Just Gonna Say It: When You Grow Up Without Grandparents, You Become Culturally Ambiguous

growing up without grandparents

Over on Instagram, a friend shared a photo of a plate of uncooked hand-made dumplings. Plated in a delicately artistic spiral pattern, they shared over text that it’s a recipe handed down from their a-ma (Taiwanese for grandma). Every year, another pal shares photos of their family’s vampiric “blood soup,” a dark red-coloured soup made from beetroot that’s part of Polish Christmas tradition. Another simply shared a TikTok of a new chaotic pasta dish and joked: “my nonna is screaming at this.”

When we’re young, our grandparents teach us about our culture, our family’s values, customs, and traditions. When our parents are out working and providing for us, our grandparents are the ones teaching us how to make the best homemade sauce, or about the quirky customs and handed down relics that define our family’s history, and the traditional dances and phrases embedded in our culture and community. For a lot of second and third-generation Aussies, it’s that influence that shapes our cultural identity beyond the one that’s just Australian.

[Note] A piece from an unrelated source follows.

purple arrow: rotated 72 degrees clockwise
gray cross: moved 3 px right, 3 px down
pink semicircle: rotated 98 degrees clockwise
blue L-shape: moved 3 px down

So, what happens when you grow up without your grandparents in your life? Well, if you’re anything like me, you develop a confusing sense of cultural identity.

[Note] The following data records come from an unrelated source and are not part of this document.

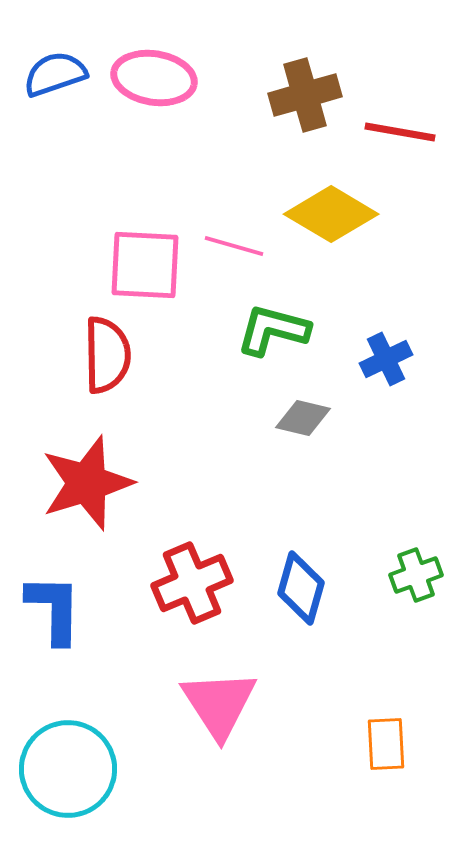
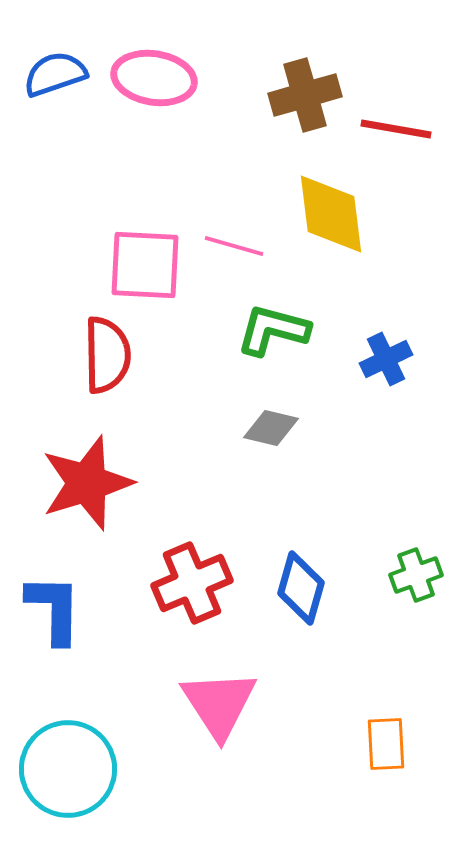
red line: moved 4 px left, 3 px up
yellow diamond: rotated 52 degrees clockwise
gray diamond: moved 32 px left, 10 px down
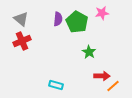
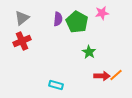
gray triangle: moved 1 px right, 1 px up; rotated 42 degrees clockwise
orange line: moved 3 px right, 11 px up
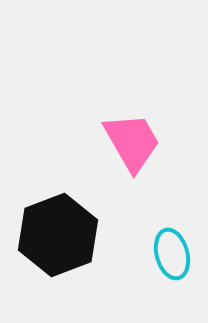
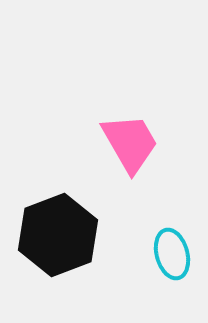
pink trapezoid: moved 2 px left, 1 px down
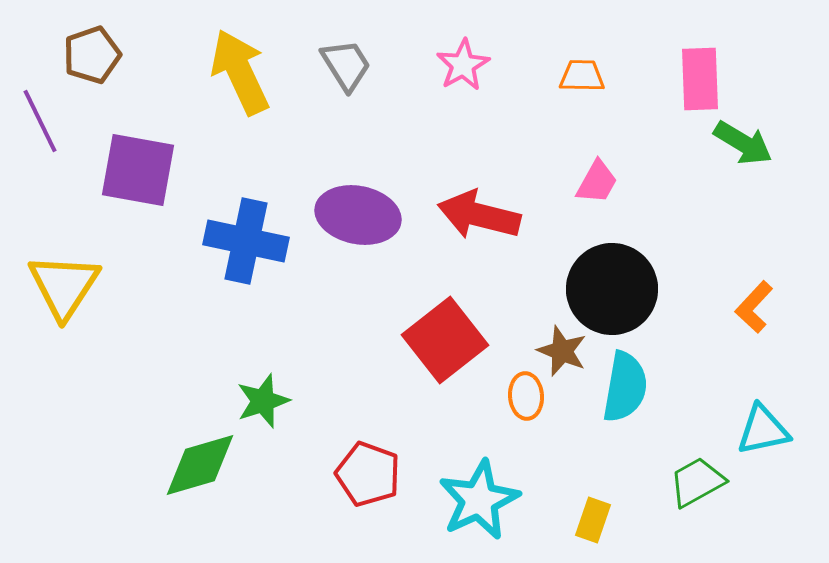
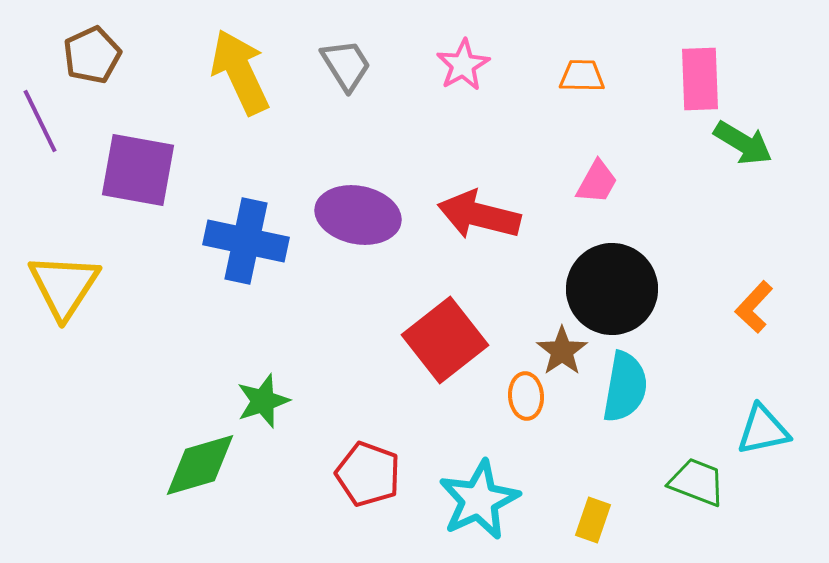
brown pentagon: rotated 6 degrees counterclockwise
brown star: rotated 15 degrees clockwise
green trapezoid: rotated 50 degrees clockwise
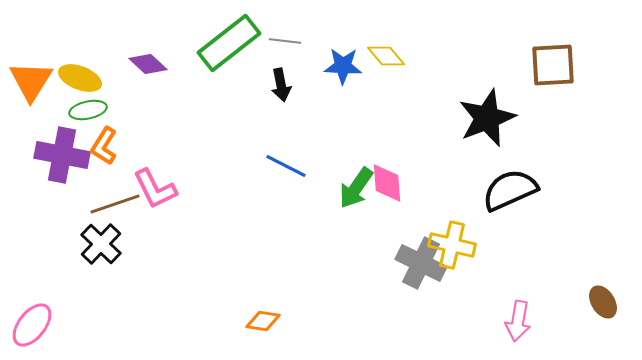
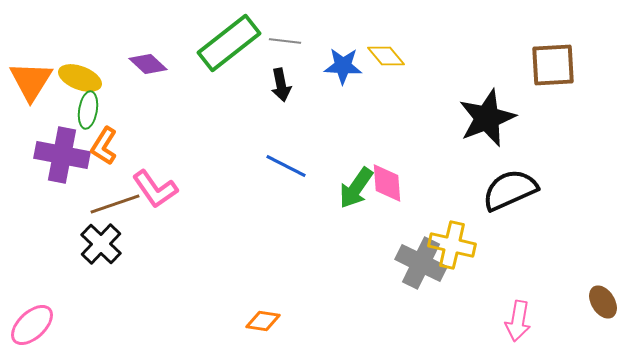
green ellipse: rotated 69 degrees counterclockwise
pink L-shape: rotated 9 degrees counterclockwise
pink ellipse: rotated 9 degrees clockwise
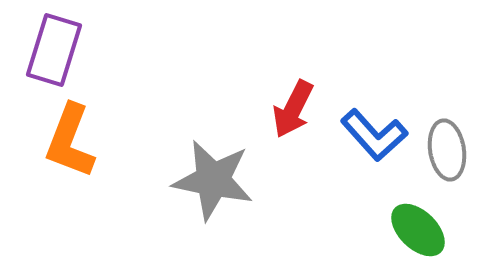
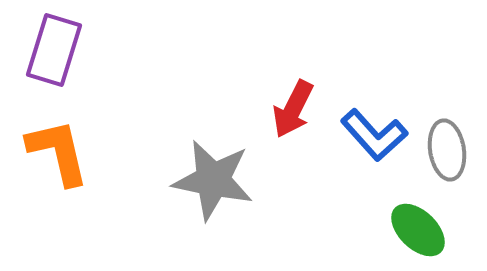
orange L-shape: moved 12 px left, 11 px down; rotated 146 degrees clockwise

I never knew my grandparents. All four of them.

In a tragic turn of events, my father passed away shortly after I was born and his parents left this Earth not long after that. My mum’s parents, one of whom suffered from dementia and the other had their legs amputated, passed away before I was six.

My only vague memory of my “nonna” is seeing kangaroos hopping outside her nursing home and grabbing Macca’s on the long drives home.

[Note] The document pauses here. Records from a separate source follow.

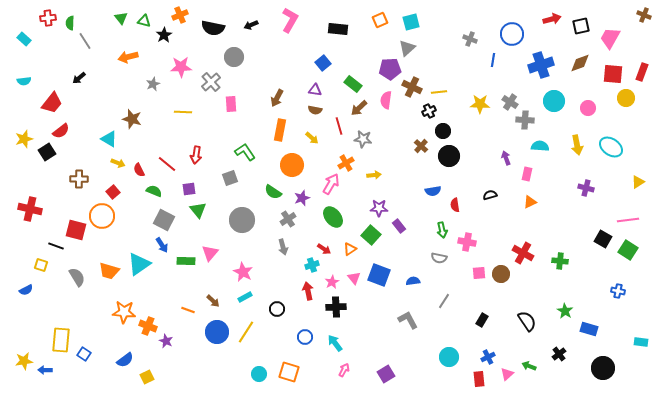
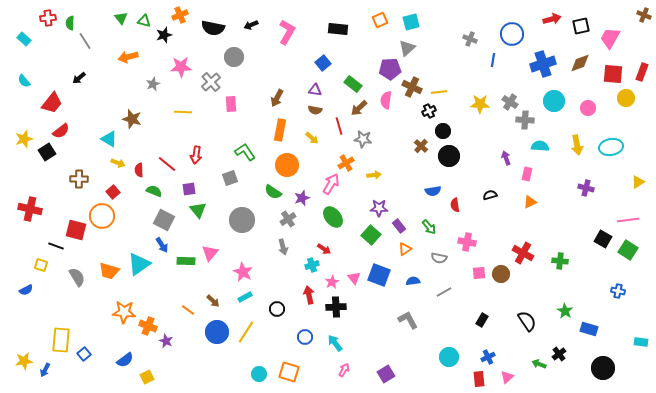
pink L-shape at (290, 20): moved 3 px left, 12 px down
black star at (164, 35): rotated 14 degrees clockwise
blue cross at (541, 65): moved 2 px right, 1 px up
cyan semicircle at (24, 81): rotated 56 degrees clockwise
cyan ellipse at (611, 147): rotated 45 degrees counterclockwise
orange circle at (292, 165): moved 5 px left
red semicircle at (139, 170): rotated 24 degrees clockwise
green arrow at (442, 230): moved 13 px left, 3 px up; rotated 28 degrees counterclockwise
orange triangle at (350, 249): moved 55 px right
red arrow at (308, 291): moved 1 px right, 4 px down
gray line at (444, 301): moved 9 px up; rotated 28 degrees clockwise
orange line at (188, 310): rotated 16 degrees clockwise
blue square at (84, 354): rotated 16 degrees clockwise
green arrow at (529, 366): moved 10 px right, 2 px up
blue arrow at (45, 370): rotated 64 degrees counterclockwise
pink triangle at (507, 374): moved 3 px down
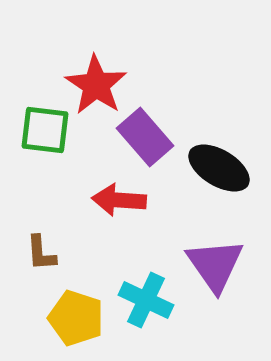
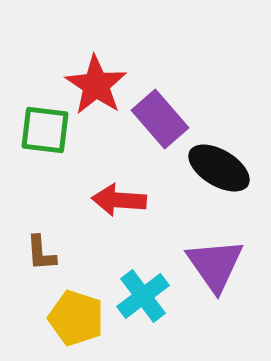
purple rectangle: moved 15 px right, 18 px up
cyan cross: moved 3 px left, 4 px up; rotated 28 degrees clockwise
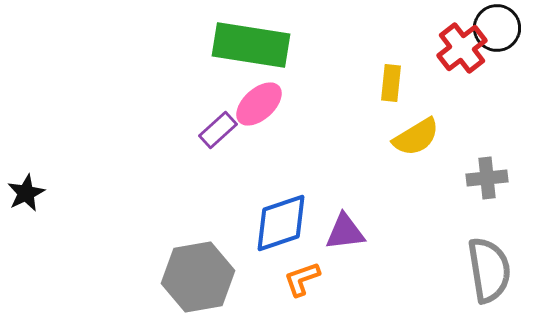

The only remaining members of my family left are my mother and an uncle on my dad’s side who lives in Queensland. Unsurprisingly, growing up, my mum was too busy taking care of us to teach me about my grandparents and Italian culture. She was more focused on making sure we still had a roof over our heads. And, as far as my dad’s side of my heritage is concerned, while I would visit my uncle every year as a teen, I’ve never had the kind of relationship with him where I felt like I could freely ask about my father and grandparents.

Despite being half-Italian and the only parent in my life being fully Italian and raised by first-generation Italian migrants, I don’t feel comfortable identifying as an Italian-Australian. Sure, I like to make jokes about adding aggressively generous drops of olive oil to meals and using the pinch hand emoji, and cook a lot of pasta, and have a half-Italian double-barreled surname, but very few of these things are actually tied to my family’s heritage.

Not knowing the first thing about your family feels weird, especially when some of your friends make their cultural heritage such a big part of their identity. That’s not a criticism to them, just an observation that only magnifies my own estranged ties to my culture. But, despite my Instagram feed, I suspect I’m not the only young Aussie who feels this way about where their family comes from.

According to data acquired by the Australian Bureau of Statistics in the 2016 Census, one-third of the Aussie population were not born in Australia. Nearly half of us were either born overseas or had one or two parents who were born overseas. What that tells us is not only is our nation one of multiculturalism but that we young Aussies are a product of our nation’s identity.

Our parents stem from places all around the world (including First Nations Peoples around the nation we call Australia). They come from rich communities full of dialects and cultures. There’s a lot that makes up who we are and where our parents came from.

But, when so many of our parents and grandparents came to this country fleeing from war, persecution, or economic refuge, I would wager that not many of our elders are still around. For some of us, we weren’t lucky enough to grow up with our grandparents and because of that, we weren’t given the opportunity to learn about our culture. Instead, we had to learn what we can from others of similar cultural backgrounds and absorb their experience as our own.

It’s an interesting conversation to have: how do you connect with people who are supposed to be fundamentally part of your childhood and your cultural identity, when you never truly met them? Your parents can tell you stories, sure, but hearing is a lot different from experiencing it first-hand.

Growing up in a multicultural society but without a culture of your own feels weird, too. Whether because of my queerness or lack of cultural identity, I felt this constant feeling of otherness at school. I wasn’t Italian or ethnic enough to be seen as “wog” by the self-proclaimed “wog squad,” but wasn’t really welcomed by the white Australians from the Sutherland Shire, either.

Instead of connecting with my family’s culture, I’ve leaned heavily into my queerness. As someone without real ties to their family, I love the idea of self-expression and individuality that comes from the LGBTQIA+ community. In fact, it almost feels like it was made specifically for me. Here, as a person who doesn’t feel like they belong to the cultures tied to their family names, I’ve carved my own sense of belonging and identity.

Now that my mum is nearing her retirement, she’s spending more time teaching me about our cultural identity and her parents. But, it feels a bit too little too late. At 24 years old, I’ve already become the person I am. I’ve developed my own sense of cultural identity, one that’s deeply rooted in my queerness and tragically estranged from my actual cultural heritage. To me, her family will always be hers and not mine. And, I kinda hate that for me, to be honest.